Eric understood what Hasović was saying, and he also knew that neither Wylie nor Sondergaard was in a position to grasp its significance.
“You do know, Mr. Deputy Prime Minister, that the international community would want to protect key public enterprises in the transition to a new unitary political system . . . to ensure continuity of certain services.”
Eric was breaking protocol by speaking up, but if there was a chance to capitalize on the opportunity Hasović had given them and potentially get him behind the Sondergaard Plan, it was worth pissing off Wylie. Hell, pissing off Wylie might even be a good enough reason to do it.
Hasović’s eyes narrowed as he considered what Eric had said. This was language he could relate to.
“What kind of businesses are you talking about?” he asked carefully.
Eric glanced briefly at Wylie and Sondergaard. The ambassador looked like he had just bitten into a rotten piece of fruit, but the High Representative gave him the briefest and subtlest of nods. Go ahead.
“Basic services, really. Electricity.
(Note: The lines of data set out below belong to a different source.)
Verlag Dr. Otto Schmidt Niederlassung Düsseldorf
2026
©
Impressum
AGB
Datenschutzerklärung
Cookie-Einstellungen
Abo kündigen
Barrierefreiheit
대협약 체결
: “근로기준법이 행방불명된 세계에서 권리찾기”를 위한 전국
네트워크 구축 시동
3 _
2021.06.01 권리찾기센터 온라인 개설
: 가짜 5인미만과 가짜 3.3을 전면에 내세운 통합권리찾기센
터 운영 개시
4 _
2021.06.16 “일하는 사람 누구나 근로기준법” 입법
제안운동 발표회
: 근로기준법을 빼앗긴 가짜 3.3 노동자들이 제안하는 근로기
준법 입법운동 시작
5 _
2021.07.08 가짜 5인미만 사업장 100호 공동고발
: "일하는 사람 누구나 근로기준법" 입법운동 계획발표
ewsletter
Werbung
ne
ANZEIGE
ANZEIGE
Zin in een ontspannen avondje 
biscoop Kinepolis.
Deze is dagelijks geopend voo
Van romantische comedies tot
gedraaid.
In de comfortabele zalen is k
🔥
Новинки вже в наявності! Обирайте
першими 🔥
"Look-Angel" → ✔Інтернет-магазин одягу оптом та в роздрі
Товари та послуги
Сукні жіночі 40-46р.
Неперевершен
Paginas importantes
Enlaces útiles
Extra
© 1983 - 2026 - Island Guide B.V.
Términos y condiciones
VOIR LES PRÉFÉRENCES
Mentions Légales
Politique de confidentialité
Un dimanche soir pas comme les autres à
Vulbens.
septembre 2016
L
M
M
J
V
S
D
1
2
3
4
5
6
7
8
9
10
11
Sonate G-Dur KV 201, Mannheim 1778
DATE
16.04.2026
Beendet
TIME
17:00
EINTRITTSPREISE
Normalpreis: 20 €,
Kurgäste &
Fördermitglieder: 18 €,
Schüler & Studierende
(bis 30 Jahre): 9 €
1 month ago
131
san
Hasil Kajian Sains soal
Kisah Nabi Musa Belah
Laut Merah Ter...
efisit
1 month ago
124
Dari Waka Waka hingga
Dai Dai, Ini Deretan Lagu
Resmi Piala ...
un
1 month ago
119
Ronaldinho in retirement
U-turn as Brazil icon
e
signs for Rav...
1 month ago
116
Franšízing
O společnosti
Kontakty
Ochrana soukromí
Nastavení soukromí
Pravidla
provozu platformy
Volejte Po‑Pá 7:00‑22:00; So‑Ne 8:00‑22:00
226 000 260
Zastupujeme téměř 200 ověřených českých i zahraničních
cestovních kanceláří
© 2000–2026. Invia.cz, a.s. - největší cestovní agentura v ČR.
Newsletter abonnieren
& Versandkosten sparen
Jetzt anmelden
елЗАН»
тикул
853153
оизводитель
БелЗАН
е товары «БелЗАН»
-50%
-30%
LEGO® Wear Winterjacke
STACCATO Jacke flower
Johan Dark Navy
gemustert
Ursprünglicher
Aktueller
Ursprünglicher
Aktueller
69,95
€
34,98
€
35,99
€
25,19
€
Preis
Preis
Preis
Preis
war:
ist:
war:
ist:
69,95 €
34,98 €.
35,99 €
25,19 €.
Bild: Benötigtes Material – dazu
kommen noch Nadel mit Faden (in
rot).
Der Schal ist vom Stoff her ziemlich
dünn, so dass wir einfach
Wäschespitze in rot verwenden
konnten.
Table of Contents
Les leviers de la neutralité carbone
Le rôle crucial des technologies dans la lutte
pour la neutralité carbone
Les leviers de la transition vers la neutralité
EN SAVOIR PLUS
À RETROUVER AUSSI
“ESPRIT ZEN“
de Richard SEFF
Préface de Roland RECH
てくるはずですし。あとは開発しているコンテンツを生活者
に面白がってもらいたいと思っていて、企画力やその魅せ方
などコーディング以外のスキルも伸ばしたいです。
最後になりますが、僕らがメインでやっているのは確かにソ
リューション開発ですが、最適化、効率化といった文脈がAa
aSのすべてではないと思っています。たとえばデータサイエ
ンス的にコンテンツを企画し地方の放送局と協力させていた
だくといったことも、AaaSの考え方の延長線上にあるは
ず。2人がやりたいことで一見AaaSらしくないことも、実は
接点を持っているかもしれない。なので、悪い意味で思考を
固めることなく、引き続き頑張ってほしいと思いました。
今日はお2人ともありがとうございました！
Water.” Eric paused and looked Hasović squarely in the eyes. “Trash collection.”
Blue Line Sanitation, the quasi-private company that had the lucrative contract for trash pickup in the greater Sarajevo municipal area, was under the nominal control of Hasović’s son-in-law. In reality, it was an open secret that Hasović called the shots and had first claim on the spoils. Blue Line Sanitation was the single most import
ant source of funding for the Bosniak Unity Party, which was run more like a for-profit company than a political party. For Hasović’s profit, actually. In the last few weeks, there had been talk that Blue Line might lose the contract to a rival company with close ties to the powerful interior minister. Hasović could not allow that.
“So what would happen to existing contracts for city services?” he asked smoothly, as though the question were of mere academic interest.
“Well, some of the details still need to be worked out, but I think it would be reasonable to consider a freeze on public tenders that would keep the current arrangements in place for a fixed period.”
Eric looked at Sondergaard as he said this. He was freelancing and wanted to make sure that he had her buy-in. Again, the High Rep nodded. Keep going.
“What kind of period?” Hasović asked.
“Three years or so.” Eric had just pulled that number out of thin air.
“I would think five years would be more . . . patriotic.”
“You may be right, but that would no doubt require some up-front assurances that the plan could win the support of the key partners in the current coalition government.”
“The BUP is prepared to throw its weight behind a plan that recognized the need for continuity as well as change,” Hasović suggested.
“Publicly?”
“Of course.”
The rest was details.
When Hasović left, the three internationals sat back at the table for a postmortem.
“You seemed quite sure of yourself there, Eric,” Wylie said with an edge of anger in his voice. “Don’t you think you might have promised too much in that exchange?”
“Almost certainly. But I didn’t want to miss that chance, and I didn’t think that either of you knew about his commercial stake in the trash business.”